Neither illness nor injury prevented Ed from living an adventurous and entertaining lifestyle. In the 1950s and '60s, he captained Potlatch's guest boat from the Jewett House. Ed performed in the water ski shows during Coeur d'Alene's Fourth of July festivities. As a teenager, he learned trick ice skating and was offered a tryout with the Ice Capades.

And he loved to snow ski. Ed fondly remembers being among the first downhill skiers in Coeur d'Alene, shared here in his own words.

"When I first started skiing (around age 13 or 14), I got to where I really liked it. I didn't drive yet, so I'd go down and bum a ride with neighbors that skied like the Redmonds. If they didn't have room for me, they'd at least take my skis. And I'd go hitchhike all the way to Lookout (Pass) and ski all day, then hitchhike home and do it again the next day. Once in awhile, (my parents), they'd give me a ride out to the edge of town so I could catch a ride from somebody from Spokane or somebody.

"Lookout was built in 1935 or '36. Just had a rope tow. But I loved to ski and when I got a car, why I always had to get at least three or four kids to go skiin' to pay a dollar to help pay for the gas. My dad had purchased a 1935 Graham and he let me buy it from him. And I fixed it up and drove it skiin'. Then later on I got a Nash. It would go skiin' too.

"In those days, you had to drive up over Yellowstone Trail and then back down to Blue Creek and then back up over and down to Wolf Lodge. It took two hours or better to get to Lookout. But did it every Saturday and Sunday for years during skiing season.

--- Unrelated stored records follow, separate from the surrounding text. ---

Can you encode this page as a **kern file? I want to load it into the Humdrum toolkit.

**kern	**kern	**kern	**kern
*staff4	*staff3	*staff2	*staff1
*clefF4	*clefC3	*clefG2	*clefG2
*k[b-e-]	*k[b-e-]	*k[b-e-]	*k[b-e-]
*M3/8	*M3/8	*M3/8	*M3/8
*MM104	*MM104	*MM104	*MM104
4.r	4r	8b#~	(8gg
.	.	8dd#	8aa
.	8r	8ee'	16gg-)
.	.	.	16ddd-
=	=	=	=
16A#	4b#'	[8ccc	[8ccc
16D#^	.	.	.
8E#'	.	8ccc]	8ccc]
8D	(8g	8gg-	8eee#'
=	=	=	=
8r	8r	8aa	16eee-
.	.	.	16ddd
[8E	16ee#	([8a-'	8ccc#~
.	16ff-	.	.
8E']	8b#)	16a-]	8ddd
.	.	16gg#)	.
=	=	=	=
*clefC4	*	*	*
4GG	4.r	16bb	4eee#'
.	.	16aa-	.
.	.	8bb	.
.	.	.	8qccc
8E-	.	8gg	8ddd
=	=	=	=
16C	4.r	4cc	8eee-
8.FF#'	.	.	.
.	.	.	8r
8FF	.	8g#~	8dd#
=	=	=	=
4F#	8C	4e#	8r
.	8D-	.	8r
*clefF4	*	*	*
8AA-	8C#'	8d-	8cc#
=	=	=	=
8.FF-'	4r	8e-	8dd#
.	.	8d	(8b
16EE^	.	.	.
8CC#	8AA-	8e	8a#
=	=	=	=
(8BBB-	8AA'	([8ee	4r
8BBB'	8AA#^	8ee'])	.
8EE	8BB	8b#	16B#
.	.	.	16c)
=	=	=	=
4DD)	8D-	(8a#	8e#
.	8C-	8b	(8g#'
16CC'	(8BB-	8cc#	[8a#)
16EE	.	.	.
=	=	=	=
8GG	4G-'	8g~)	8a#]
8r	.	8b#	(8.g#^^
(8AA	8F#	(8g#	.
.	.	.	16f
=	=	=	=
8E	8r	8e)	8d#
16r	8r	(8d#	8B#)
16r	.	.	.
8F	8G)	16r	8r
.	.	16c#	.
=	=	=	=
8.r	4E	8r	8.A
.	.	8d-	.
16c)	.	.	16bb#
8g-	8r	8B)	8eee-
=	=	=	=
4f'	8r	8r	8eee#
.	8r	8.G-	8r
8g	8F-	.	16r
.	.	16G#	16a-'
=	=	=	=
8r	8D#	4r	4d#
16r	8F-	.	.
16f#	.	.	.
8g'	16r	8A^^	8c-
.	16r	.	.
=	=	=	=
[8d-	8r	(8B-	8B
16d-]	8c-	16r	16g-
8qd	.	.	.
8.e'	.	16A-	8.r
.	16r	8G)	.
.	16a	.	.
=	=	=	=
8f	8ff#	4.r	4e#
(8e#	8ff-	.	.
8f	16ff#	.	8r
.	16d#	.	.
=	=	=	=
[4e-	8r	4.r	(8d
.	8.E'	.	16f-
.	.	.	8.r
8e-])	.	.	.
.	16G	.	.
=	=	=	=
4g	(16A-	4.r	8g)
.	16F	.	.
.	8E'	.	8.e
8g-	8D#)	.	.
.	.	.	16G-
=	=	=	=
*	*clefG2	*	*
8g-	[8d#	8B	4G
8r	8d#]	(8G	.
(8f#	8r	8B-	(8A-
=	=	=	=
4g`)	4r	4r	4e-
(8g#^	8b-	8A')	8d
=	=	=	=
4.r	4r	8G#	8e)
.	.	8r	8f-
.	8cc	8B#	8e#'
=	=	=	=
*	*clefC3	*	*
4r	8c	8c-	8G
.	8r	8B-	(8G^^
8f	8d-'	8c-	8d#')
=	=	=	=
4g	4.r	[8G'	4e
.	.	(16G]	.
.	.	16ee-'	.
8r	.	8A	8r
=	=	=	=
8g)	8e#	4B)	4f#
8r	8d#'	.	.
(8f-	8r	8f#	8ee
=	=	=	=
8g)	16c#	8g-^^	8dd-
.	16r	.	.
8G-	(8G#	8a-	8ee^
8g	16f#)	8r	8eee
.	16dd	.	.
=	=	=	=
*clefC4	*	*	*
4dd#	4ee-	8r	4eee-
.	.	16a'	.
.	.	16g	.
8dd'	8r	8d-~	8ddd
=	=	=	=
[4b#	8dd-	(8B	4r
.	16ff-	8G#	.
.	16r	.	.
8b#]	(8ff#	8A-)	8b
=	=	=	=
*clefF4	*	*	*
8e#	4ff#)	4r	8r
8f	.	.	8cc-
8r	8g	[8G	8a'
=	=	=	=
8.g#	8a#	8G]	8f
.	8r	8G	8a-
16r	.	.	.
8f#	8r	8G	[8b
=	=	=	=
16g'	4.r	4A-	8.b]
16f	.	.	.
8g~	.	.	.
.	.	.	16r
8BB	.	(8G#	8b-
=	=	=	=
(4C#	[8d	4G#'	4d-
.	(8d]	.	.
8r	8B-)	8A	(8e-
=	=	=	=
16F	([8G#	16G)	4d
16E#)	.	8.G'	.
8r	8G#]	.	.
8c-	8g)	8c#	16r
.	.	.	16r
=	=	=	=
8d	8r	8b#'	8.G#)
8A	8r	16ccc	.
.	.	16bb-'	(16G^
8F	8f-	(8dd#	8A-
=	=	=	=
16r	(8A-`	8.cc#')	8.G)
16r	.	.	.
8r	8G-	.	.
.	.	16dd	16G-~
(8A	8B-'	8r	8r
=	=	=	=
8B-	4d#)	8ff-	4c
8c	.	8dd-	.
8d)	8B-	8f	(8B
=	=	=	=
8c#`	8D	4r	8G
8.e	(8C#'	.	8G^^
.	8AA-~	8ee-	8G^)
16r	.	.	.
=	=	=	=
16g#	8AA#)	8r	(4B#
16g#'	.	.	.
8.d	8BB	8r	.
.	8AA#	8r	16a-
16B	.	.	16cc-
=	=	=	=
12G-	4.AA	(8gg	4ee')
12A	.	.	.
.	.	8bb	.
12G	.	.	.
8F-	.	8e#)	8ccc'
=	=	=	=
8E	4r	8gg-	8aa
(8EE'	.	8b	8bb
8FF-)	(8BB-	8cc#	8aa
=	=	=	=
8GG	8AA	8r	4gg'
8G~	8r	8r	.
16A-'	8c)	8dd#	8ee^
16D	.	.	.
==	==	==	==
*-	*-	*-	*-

"I competed a lot. We would race at Mt. Spokane, Snoqualmie Pass and Stevens Pass, Missoula and Whitefish. We didn't have Schweitzer when I was a kid. A bunch of us would get together and drive over and race at one of the mountains for a weekend. We enjoyed that. We all belonged to the Idaho Ski Club at Lookout Pass.

"Signal Point (Ski Resort) - you go up by Blossom Mountain and B-29 Hill where the B-29 crashed about 1944 - was started by a bunch of people here in town in the late '40s and '50s. Mate Wilkens was one of the developers. And the Redmonds family, they were in on it. I don't know how many people helped finance it.

"It wasn't really good. It'd have good snow one year and next year, you wouldn't have hardly any. The biggest problem is that it's just not quite high enough to get good snow and skiing. You have to be up another 2,000 feet high.

And the road was bad.

"They had a road going up out of Post Falls to Blossom's place for the school bus. But from there on, we had to keep the road open ourselves. And so they made homemade snowplows. I helped clear brush up on the east side of Signal Point. I remember one of the roads, Mate and I were up there one summer tryin' to cut off this corner as you go along Blossom.

"We set up a little ski area up back of French Gulch. We set up a little rope tow there one time. Ski in the evenings and Saturdays and Sundays. It didn't last but a few weeks. But that was all

the Signal Point group. Mate worked on the tugboats for Lafferty so he could get rope from them, and go set up an old Ford engine and shoes and hold automobile rims and hang 'em up on the trees and run the rope over 'em. I'd help him build it. We'd get an old Ford V8 engine and transmission and we'd build a gear box and set up a couple of sheaves and some pulleys and get the thing to turn and shift her into gear, and once in awhile we'd get her into high gear and it'd go pretty fast.

"I wasn't the greatest skier in the world, but I had a ball skiin'. I went a long way, and then my kids went even further."